Case 2: Joseph LeBlanc, a student looking for summer employment, opened a bait shop in a small shed on a local fishing dock. For this case, I think the type of business here is Sole Proprietorship. Joseph LeBlanc a student looking for a summer employment and decides to open his own bait shop is a very big responsibility. If his business is Sole Proprietorship, it will benefit him in a lot of ways. He will be the boss of himself, which makes him getting all the profit and only very simple accounting will be needed in this type of business.
As well, He will be able to choose the hours he would like to work and open his bait shop that will adjust to his studying periods, I however think, for a student starting his own small business can be very expensive at start. It can vary from $100 to even $1000. Especially, when he needs to study and manage the accounting in his business. Therefore, my solution to this situation is that Joseph LeBlanc should continue being the boss of himself in his business, but making sure he has a perfect timetable that can be flexible enough to give him time to study for school and manage his business.
Organization is the key ingredient to be successful in this business in this case. Case 4: Darcy Becker, Ellen Sweet, and Meg Dwyer recently graduated with marketing degrees. Friends since childhood, they have decided to start a consulting business that focuses on marketing sporting goods over the Internet. For this case, I think the type of business here is partnership. Darcy Becker, Ellen Sweet, and Meg Dwyer are all graduates with a marketing degree, which give them an advantage of for supporting and managing their business.

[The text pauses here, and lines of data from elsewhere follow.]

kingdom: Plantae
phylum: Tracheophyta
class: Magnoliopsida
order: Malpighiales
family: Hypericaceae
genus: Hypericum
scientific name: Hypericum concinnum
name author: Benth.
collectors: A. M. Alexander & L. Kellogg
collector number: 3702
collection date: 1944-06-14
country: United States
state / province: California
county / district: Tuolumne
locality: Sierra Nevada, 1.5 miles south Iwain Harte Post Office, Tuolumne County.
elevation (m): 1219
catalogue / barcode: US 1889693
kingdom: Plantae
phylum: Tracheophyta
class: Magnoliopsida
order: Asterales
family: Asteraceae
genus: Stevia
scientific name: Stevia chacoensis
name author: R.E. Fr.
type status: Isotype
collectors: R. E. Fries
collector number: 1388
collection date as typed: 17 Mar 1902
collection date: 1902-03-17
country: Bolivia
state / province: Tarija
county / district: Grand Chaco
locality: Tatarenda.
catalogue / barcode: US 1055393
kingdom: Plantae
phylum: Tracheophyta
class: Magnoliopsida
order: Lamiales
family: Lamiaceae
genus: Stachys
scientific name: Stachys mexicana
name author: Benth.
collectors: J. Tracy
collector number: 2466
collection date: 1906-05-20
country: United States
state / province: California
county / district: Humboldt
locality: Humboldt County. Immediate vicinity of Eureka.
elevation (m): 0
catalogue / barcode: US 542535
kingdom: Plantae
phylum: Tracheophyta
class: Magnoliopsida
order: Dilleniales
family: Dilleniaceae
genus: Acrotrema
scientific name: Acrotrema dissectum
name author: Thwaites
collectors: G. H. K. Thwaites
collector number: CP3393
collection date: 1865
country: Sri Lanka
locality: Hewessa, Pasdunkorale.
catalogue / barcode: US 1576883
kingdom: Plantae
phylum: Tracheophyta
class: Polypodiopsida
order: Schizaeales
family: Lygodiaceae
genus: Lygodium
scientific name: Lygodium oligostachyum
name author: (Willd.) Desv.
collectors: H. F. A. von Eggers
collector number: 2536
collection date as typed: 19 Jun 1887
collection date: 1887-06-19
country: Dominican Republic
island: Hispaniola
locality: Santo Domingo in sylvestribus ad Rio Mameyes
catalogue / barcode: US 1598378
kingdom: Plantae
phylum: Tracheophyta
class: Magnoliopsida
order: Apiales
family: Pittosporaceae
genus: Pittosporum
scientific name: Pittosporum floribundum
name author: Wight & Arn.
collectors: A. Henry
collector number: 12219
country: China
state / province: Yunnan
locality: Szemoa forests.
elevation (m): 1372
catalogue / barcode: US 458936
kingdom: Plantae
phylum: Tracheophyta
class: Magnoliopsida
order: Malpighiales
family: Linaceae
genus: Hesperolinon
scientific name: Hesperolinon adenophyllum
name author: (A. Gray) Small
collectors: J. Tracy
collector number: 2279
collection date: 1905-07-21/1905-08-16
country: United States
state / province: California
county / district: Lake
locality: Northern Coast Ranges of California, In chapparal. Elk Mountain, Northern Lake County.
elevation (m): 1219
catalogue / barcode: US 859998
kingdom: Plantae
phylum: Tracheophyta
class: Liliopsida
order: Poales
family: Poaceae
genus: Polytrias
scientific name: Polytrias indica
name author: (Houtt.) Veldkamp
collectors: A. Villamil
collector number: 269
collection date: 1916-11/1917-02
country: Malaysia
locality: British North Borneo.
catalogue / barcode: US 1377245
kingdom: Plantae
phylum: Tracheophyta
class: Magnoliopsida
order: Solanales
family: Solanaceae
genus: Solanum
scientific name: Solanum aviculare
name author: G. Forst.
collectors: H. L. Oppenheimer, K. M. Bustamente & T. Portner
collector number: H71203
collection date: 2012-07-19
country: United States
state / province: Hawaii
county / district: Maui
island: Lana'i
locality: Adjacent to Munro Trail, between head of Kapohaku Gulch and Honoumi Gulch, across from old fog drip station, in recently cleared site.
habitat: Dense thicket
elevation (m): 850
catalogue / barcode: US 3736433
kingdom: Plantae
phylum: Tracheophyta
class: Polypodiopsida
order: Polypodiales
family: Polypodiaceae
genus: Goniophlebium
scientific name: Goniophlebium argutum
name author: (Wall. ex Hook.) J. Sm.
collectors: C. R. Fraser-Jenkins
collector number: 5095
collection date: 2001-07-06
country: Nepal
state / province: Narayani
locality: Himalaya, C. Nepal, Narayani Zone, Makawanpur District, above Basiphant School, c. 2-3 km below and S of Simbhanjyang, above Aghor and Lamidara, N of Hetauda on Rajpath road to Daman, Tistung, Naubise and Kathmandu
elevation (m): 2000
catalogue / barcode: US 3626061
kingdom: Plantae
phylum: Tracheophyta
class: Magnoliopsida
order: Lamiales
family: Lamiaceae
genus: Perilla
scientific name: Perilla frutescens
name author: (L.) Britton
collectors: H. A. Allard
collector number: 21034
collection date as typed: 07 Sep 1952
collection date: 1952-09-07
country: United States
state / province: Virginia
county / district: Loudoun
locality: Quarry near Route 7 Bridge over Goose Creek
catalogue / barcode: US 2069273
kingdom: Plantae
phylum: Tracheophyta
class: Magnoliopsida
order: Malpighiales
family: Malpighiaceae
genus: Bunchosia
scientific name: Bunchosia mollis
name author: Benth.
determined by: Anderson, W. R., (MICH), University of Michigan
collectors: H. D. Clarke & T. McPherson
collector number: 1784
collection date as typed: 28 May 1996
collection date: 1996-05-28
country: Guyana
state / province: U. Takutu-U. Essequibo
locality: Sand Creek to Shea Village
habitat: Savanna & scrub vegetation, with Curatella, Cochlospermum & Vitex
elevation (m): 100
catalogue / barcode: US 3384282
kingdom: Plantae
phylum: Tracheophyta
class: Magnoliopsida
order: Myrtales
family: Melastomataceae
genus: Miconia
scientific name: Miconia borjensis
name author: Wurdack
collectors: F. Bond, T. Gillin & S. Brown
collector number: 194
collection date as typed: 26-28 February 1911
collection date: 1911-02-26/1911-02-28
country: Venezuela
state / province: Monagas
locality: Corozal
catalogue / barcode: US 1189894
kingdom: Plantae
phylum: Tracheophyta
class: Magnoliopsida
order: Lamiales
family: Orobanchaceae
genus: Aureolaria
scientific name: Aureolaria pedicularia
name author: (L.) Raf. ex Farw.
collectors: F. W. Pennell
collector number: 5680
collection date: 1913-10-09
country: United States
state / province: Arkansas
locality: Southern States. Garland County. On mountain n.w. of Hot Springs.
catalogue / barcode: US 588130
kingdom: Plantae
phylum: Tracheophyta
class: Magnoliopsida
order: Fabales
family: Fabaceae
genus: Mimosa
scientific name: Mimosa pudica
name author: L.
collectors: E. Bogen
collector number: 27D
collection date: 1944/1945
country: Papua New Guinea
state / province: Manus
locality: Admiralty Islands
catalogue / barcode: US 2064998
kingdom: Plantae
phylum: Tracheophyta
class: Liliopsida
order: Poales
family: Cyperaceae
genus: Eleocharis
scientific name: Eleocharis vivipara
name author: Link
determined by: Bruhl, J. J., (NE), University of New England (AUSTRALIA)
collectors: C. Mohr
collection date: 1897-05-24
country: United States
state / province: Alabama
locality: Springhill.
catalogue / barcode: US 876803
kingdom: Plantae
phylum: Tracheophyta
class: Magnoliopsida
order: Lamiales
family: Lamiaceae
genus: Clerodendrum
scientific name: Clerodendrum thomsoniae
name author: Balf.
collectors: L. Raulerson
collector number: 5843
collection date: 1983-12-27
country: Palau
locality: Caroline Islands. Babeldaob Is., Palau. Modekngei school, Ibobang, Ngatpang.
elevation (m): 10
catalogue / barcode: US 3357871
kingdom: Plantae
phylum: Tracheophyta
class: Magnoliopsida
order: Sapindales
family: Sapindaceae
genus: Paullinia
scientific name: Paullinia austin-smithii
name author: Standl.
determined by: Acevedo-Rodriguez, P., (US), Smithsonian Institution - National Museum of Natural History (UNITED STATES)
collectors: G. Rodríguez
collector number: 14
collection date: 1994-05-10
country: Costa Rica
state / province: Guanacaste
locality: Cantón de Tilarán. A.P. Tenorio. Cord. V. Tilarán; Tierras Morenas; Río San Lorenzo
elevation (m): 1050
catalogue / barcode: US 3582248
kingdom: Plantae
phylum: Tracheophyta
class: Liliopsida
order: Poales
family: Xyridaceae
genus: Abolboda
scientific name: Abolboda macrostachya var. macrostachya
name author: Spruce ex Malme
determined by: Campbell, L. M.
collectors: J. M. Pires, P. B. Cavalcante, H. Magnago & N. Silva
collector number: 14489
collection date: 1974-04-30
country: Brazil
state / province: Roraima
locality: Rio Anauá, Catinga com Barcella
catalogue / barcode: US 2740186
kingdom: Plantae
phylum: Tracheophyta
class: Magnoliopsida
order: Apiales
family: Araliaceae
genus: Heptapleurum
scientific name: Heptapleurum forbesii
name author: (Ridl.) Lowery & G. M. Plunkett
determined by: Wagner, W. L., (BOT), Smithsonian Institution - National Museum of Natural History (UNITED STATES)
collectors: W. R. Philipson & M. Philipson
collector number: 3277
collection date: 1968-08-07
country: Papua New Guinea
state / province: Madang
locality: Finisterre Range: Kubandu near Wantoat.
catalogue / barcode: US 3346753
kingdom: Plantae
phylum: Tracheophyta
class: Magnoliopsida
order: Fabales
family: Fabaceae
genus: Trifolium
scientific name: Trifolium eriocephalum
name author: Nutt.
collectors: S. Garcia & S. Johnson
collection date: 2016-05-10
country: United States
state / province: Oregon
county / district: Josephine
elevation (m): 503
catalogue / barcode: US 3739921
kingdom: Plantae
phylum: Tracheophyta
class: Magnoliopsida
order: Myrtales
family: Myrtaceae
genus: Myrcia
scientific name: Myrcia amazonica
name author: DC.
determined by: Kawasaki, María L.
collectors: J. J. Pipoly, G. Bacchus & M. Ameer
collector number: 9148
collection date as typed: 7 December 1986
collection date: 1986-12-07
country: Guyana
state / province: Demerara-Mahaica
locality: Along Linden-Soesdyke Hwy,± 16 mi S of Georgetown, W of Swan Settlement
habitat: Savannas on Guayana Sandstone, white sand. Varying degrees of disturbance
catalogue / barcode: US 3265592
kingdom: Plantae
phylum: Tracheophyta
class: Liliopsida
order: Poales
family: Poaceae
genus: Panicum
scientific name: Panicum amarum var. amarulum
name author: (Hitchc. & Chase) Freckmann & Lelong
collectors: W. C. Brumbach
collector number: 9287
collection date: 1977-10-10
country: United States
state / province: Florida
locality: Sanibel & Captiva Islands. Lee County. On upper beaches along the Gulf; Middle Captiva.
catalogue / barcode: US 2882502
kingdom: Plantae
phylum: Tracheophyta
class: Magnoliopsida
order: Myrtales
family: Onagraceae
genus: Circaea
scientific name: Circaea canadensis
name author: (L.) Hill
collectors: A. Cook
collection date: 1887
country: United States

Partnership will benefit all three of them individually. When important decisions to are needed, all three graduates has each other to decide and discuss the decision with, as well as, all three graduates will have less work load which gives them time to find a proper business that does not interfere with the internet. Therefore, the responsibility will be shared amongst all three graduates, especially when the starting price of the business is not as expensive to start compared to sole proprietorship.
However, this business is an unlimited liability business, which means that all three graduates will lose everything in addition to their investment; anything that is of their property, not under their parents’ names. Therefore, to minimize this disadvantage of this type of business, I recommend the three graduates to open a separate account for their business and making sure that when they give in their personal information to open their business, they will not lose everything they own but only what they have given in to open their business. Organization and being responsible is the key ingredient in this case study.